*** DATA Section Begins ***

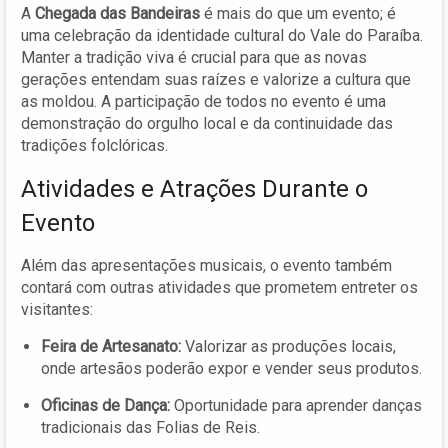
A
Chegada das Bandeiras
é mais do que um evento; é
uma celebração da identidade cultural do Vale do Paraíba.
Manter a tradição viva é crucial para que as novas
gerações entendam suas raízes e valorize a cultura que
as moldou. A participação de todos no evento é uma
demonstração do orgulho local e da continuidade das
tradições folclóricas.
Atividades e Atrações Durante o
Evento
Além das apresentações musicais, o evento também
contará com outras atividades que prometem entreter os
visitantes:
Feira de Artesanato:
Valorizar as produções locais,
onde artesãos poderão expor e vender seus produtos.
Oficinas de Dança:
Oportunidade para aprender danças
tradicionais das Folias de Reis.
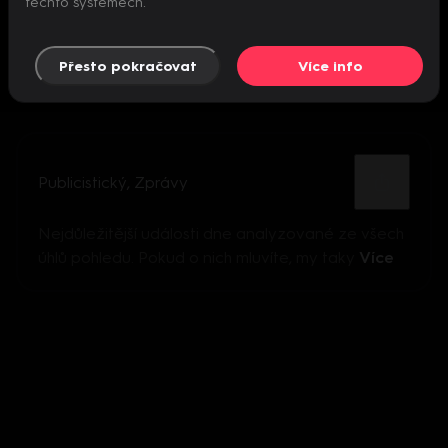
těchto systémech.
Přesto pokračovat
Více info
Publicistický
,
Zprávy
Nejdůležitější události dne analyzované ze všech
úhlů pohledu. Pokud o nich mluvíte, my taky
Více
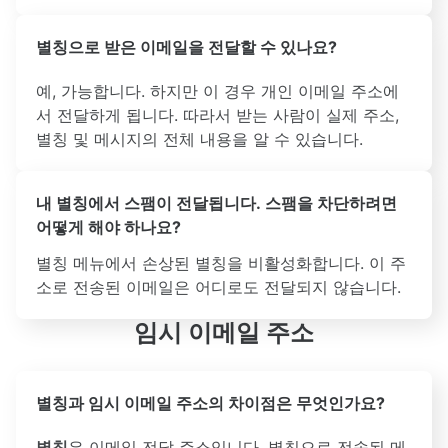
별칭으로 받은 이메일을 전달할 수 있나요?
예, 가능합니다. 하지만 이 경우 개인 이메일 주소에
서 전달하게 됩니다. 따라서 받는 사람이 실제 주소,
별칭 및 메시지의 전체 내용을 알 수 있습니다.
내 별칭에서 스팸이 전달됩니다. 스팸을 차단하려면
어떻게 해야 하나요?
별칭 메뉴에서 손상된 별칭을 비활성화합니다. 이 주
소로 전송된 이메일은 어디로도 전달되지 않습니다.
임시 이메일 주소
별칭과 임시 이메일 주소의 차이점은 무엇인가요?
별칭
은 이메일 전달 주소입니다. 별칭으로 전송된 메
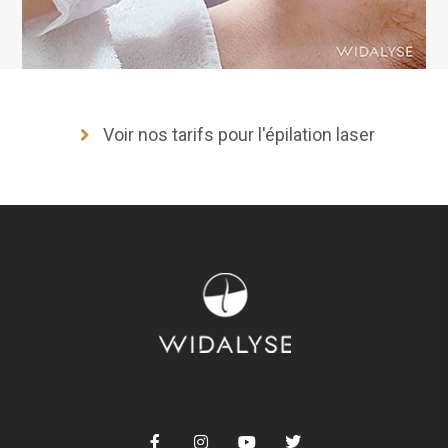
Voir nos tarifs pour l'épilation laser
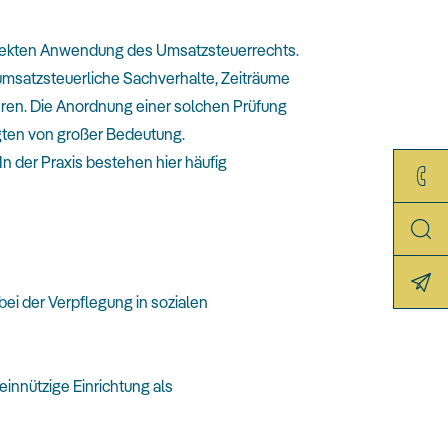
orrekten Anwendung des Umsatzsteuerrechts.
 umsatzsteuerliche Sachverhalte, Zeiträume
mieren. Die Anordnung einer solchen Prüfung
iligten von großer Bedeutung.
 der Praxis bestehen hier häufig
ei der Verpflegung in sozialen
innützige Einrichtung als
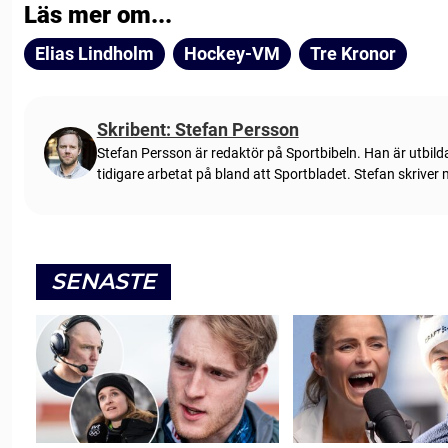
Läs mer om...
Elias Lindholm
Hockey-VM
Tre Kronor
Skribent: Stefan Persson
Stefan Persson är redaktör på Sportbibeln. Han är utbild
tidigare arbetat på bland att Sportbladet. Stefan skriver
SENASTE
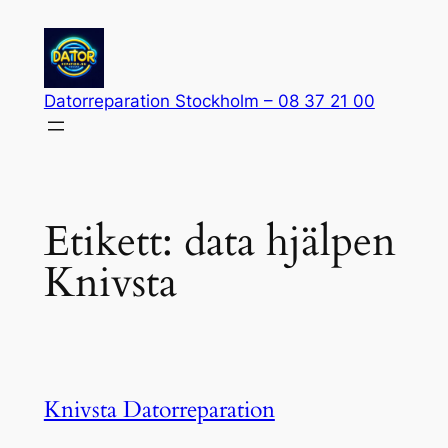
Hoppa
till
innehåll
Datorreparation Stockholm – 08 37 21 00
Etikett:
data hjälpen
Knivsta
Knivsta Datorreparation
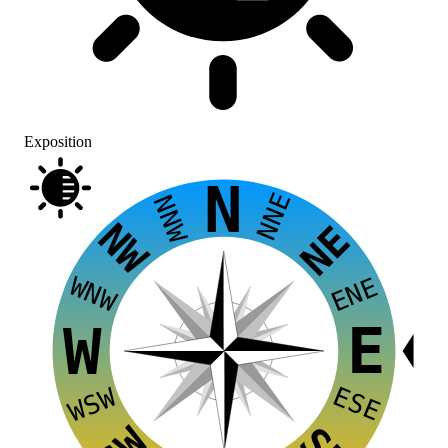
Exposition
N
NNE
NNW
NW
NE
WNW
ENE
E
W
ESE
WSW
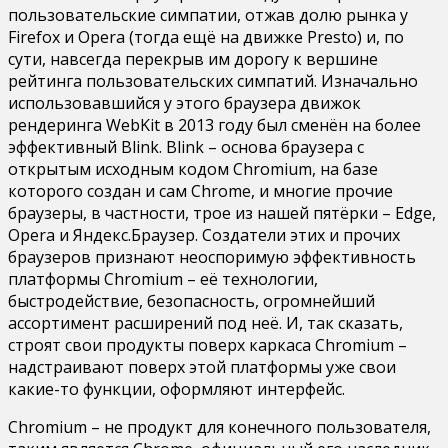
пользовательские симпатии, отжав долю рынка у
Firefox и Opera (тогда ещё на движке Presto) и, по
сути, навсегда перекрыв им дорогу к вершине
рейтинга пользовательских симпатий. Изначально
использовавшийся у этого браузера движок
рендеринга WebKit в 2013 году был сменён на более
эффективный Blink. Blink – основа браузера с
открытым исходным кодом Chromium, на базе
которого создан и сам Chrome, и многие прочие
браузеры, в частности, трое из нашей пятёрки – Edge,
Opera и Яндекс.Браузер. Создатели этих и прочих
браузеров признают неоспоримую эффективность
платформы Chromium – её технологии,
быстродействие, безопасность, огромнейший
ассортимент расширений под неё. И, так сказать,
строят свои продукты поверх каркаса Chromium –
надстраивают поверх этой платформы уже свои
какие-то функции, оформляют интерфейс.
Chromium – не продукт для конечного пользователя,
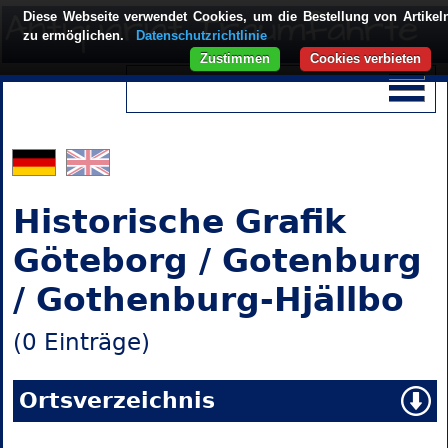
Diese Webseite verwendet Cookies, um die Bestellung von Artikel
zu ermöglichen.
Datenschutzrichtlinie
Zustimmen
Cookies verbieten
Historische Grafik
Göteborg / Gotenburg
/ Gothenburg-Hjällbo
(0 Einträge)
Ortsverzeichnis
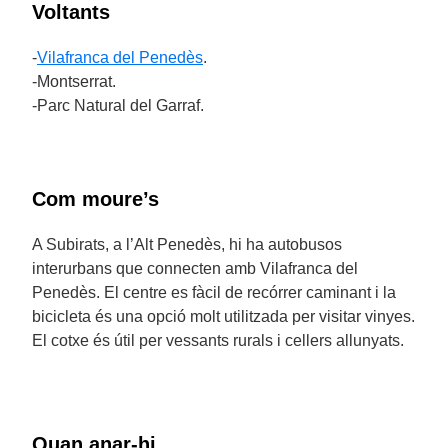
Voltants
-
Vilafranca del Penedès
.
-Montserrat.
-Parc Natural del Garraf.
Com moure’s
A Subirats, a l’Alt Penedès, hi ha autobusos
interurbans que connecten amb Vilafranca del
Penedès. El centre es fàcil de recórrer caminant i la
bicicleta és una opció molt utilitzada per visitar vinyes.
El cotxe és útil per vessants rurals i cellers allunyats.
Quan anar-hi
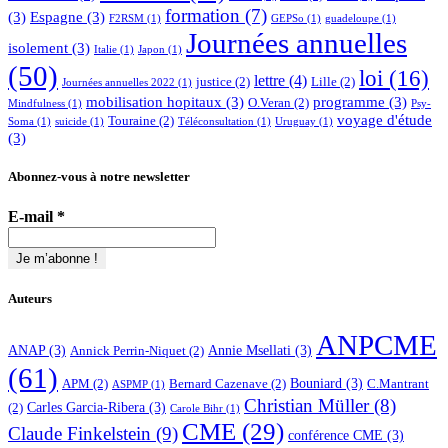
formation
(7)
(3)
Espagne
(3)
F2RSM
(1)
GEPSo
(1)
guadeloupe
(1)
Journées annuelles
isolement
(3)
Italie
(1)
Japon
(1)
(50)
loi
(16)
lettre
(4)
justice
(2)
Lille
(2)
Journées annuelles 2022
(1)
mobilisation hopitaux
(3)
programme
(3)
O.Veran
(2)
Mindfulness
(1)
Psy-
voyage d'étude
Touraine
(2)
Soma
(1)
suicide
(1)
Téléconsultation
(1)
Uruguay
(1)
(3)
Abonnez-vous à notre newsletter
E-mail
*
Auteurs
ANPCME
ANAP
(3)
Annie Msellati
(3)
Annick Perrin-Niquet
(2)
(61)
Bouniard
(3)
APM
(2)
Bernard Cazenave
(2)
C.Mantrant
ASPMP
(1)
Christian Müller
(8)
Carles Garcia-Ribera
(3)
(2)
Carole Bihr
(1)
CME
(29)
Claude Finkelstein
(9)
conférence CME
(3)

*** DATA Section Ends ***

EXERCISE DIRECTIONS -
Report each line of the data that includes the string "Opera".

TASK RESPONSE -
Firefox и Opera (тогда ещё на движке Presto) и, по
Opera и Яндекс.Браузер. Создатели этих и прочих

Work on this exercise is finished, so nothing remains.